** Listed records **
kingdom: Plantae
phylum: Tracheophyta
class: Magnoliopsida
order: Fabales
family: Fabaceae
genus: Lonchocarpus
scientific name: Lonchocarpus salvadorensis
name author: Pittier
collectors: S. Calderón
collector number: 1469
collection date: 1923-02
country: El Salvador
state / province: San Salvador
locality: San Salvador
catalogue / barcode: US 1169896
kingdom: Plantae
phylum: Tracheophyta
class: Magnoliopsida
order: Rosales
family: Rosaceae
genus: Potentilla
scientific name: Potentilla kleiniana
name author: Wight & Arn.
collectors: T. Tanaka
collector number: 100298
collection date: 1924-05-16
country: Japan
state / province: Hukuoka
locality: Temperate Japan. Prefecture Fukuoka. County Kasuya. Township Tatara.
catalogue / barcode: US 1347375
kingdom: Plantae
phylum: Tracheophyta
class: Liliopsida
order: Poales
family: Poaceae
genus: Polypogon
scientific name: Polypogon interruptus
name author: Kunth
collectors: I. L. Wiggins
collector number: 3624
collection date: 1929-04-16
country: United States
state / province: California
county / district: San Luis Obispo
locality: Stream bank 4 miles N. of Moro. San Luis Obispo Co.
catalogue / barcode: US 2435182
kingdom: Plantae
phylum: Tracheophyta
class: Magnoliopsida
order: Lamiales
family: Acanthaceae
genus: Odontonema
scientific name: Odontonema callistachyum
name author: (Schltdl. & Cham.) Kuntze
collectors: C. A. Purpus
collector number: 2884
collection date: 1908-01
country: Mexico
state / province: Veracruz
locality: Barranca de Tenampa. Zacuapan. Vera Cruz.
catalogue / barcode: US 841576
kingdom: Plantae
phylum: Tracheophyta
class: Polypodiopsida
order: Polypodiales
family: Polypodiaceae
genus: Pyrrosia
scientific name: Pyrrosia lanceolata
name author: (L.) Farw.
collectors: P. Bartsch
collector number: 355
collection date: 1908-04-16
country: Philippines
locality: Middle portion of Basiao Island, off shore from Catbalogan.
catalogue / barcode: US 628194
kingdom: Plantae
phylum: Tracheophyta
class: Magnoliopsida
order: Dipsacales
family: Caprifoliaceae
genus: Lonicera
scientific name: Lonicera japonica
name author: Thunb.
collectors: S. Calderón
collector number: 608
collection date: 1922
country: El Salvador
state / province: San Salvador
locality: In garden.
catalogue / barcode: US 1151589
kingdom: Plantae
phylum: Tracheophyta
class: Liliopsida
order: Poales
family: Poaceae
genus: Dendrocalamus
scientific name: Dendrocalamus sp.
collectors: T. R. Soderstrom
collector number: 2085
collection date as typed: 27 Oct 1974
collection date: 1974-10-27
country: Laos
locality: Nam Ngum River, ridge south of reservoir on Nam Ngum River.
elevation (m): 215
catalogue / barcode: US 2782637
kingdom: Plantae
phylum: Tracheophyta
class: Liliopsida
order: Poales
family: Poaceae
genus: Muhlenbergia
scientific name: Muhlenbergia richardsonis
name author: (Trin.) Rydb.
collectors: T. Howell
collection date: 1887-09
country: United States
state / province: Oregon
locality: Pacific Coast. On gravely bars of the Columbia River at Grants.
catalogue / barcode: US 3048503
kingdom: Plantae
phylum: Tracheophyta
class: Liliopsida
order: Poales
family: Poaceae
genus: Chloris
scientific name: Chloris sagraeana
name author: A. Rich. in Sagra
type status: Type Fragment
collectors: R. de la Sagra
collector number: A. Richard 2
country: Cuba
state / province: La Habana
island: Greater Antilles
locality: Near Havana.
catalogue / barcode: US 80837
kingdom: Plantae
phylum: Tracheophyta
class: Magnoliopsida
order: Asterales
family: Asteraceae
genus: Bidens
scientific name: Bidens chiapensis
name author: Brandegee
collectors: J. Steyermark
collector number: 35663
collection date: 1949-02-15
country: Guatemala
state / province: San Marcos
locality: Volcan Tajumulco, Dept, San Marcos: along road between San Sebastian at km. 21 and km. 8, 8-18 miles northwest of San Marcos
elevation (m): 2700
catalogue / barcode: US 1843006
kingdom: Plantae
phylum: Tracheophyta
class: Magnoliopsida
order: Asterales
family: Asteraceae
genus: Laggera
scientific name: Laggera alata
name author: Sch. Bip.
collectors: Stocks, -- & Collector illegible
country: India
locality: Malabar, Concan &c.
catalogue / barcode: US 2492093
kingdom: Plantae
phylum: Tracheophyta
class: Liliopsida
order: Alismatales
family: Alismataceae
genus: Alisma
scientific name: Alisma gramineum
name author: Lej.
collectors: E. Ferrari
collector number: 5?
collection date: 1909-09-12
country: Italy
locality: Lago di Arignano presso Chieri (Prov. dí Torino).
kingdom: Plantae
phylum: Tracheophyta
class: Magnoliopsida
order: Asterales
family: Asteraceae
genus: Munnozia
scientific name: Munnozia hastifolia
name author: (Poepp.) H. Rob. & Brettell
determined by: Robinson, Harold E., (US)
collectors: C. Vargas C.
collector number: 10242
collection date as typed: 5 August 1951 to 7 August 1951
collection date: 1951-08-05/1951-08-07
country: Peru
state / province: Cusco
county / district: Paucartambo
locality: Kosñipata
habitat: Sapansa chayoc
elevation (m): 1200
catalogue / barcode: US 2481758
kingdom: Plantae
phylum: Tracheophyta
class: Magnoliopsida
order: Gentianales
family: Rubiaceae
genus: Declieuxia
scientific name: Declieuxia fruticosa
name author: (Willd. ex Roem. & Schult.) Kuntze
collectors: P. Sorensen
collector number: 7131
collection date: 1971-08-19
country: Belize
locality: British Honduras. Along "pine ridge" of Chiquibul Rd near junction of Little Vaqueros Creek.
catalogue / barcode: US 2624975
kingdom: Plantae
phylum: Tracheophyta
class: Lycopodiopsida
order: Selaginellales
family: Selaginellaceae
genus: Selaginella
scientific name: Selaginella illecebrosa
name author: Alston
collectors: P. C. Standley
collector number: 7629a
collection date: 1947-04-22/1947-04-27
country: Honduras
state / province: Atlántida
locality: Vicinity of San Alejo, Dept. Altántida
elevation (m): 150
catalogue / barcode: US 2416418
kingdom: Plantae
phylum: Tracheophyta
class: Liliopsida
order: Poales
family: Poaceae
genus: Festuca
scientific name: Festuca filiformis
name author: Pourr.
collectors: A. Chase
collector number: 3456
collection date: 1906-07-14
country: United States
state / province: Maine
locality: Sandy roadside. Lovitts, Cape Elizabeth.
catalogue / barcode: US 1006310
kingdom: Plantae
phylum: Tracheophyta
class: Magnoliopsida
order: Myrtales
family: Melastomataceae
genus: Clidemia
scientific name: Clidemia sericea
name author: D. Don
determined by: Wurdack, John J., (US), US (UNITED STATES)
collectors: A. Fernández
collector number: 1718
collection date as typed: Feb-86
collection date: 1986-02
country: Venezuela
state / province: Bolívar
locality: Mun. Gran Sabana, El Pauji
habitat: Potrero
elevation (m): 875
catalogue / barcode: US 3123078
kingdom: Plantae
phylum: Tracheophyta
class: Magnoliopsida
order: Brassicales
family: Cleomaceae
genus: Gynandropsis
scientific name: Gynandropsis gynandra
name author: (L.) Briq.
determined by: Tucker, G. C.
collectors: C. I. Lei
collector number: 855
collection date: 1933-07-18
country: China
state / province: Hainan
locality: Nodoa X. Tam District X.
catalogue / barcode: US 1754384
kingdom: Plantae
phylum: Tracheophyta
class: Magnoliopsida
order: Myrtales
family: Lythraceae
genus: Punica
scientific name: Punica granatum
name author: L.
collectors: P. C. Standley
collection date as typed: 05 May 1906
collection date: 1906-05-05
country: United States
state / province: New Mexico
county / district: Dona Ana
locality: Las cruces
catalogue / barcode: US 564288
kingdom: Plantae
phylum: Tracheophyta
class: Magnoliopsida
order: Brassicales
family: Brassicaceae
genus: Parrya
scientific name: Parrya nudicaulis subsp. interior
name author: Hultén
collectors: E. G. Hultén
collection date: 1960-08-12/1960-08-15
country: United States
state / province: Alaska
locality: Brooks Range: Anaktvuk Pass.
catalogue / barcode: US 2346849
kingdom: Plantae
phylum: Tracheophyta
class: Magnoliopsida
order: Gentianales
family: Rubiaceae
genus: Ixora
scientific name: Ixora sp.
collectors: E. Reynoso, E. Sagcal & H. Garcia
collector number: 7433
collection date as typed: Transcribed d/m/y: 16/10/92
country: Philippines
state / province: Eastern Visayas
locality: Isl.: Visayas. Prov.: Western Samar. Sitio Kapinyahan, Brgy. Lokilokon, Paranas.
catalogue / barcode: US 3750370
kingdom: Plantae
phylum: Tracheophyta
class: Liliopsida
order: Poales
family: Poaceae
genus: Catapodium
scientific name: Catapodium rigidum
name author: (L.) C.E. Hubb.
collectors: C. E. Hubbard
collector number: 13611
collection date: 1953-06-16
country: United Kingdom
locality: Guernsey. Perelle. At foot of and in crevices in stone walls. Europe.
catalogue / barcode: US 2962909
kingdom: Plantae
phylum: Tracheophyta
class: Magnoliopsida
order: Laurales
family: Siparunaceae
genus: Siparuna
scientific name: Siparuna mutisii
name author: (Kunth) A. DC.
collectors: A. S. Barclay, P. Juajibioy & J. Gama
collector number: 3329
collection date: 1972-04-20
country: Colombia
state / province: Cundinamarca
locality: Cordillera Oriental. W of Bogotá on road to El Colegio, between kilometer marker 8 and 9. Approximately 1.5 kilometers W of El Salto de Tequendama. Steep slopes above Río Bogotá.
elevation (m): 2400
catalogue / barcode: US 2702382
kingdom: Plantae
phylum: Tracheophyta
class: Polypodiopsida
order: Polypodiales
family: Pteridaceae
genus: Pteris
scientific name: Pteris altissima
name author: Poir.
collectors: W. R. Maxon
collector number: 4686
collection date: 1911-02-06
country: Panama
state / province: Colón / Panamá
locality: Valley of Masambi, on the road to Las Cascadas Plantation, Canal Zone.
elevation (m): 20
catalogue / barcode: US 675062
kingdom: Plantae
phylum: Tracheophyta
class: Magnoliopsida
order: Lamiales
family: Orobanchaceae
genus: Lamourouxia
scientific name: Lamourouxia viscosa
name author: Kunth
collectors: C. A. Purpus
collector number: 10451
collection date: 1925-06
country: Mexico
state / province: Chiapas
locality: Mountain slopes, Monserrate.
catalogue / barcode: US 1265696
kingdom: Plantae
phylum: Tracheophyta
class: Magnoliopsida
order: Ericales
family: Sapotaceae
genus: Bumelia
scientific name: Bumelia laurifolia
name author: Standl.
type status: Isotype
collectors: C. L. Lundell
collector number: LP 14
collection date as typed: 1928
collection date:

** Request **
Could you edit the rows from the line with "scientific name: Bumelia laurifolia" through the end of the rows, replacing "collectors" with "gatherers" and leaving everything else unchanged, and give back only those lines?

** Solution for this exercise **
scientific name: Bumelia laurifolia
name author: Standl.
type status: Isotype
gatherers: C. L. Lundell
collector number: LP 14
collection date as typed: 1928
collection date:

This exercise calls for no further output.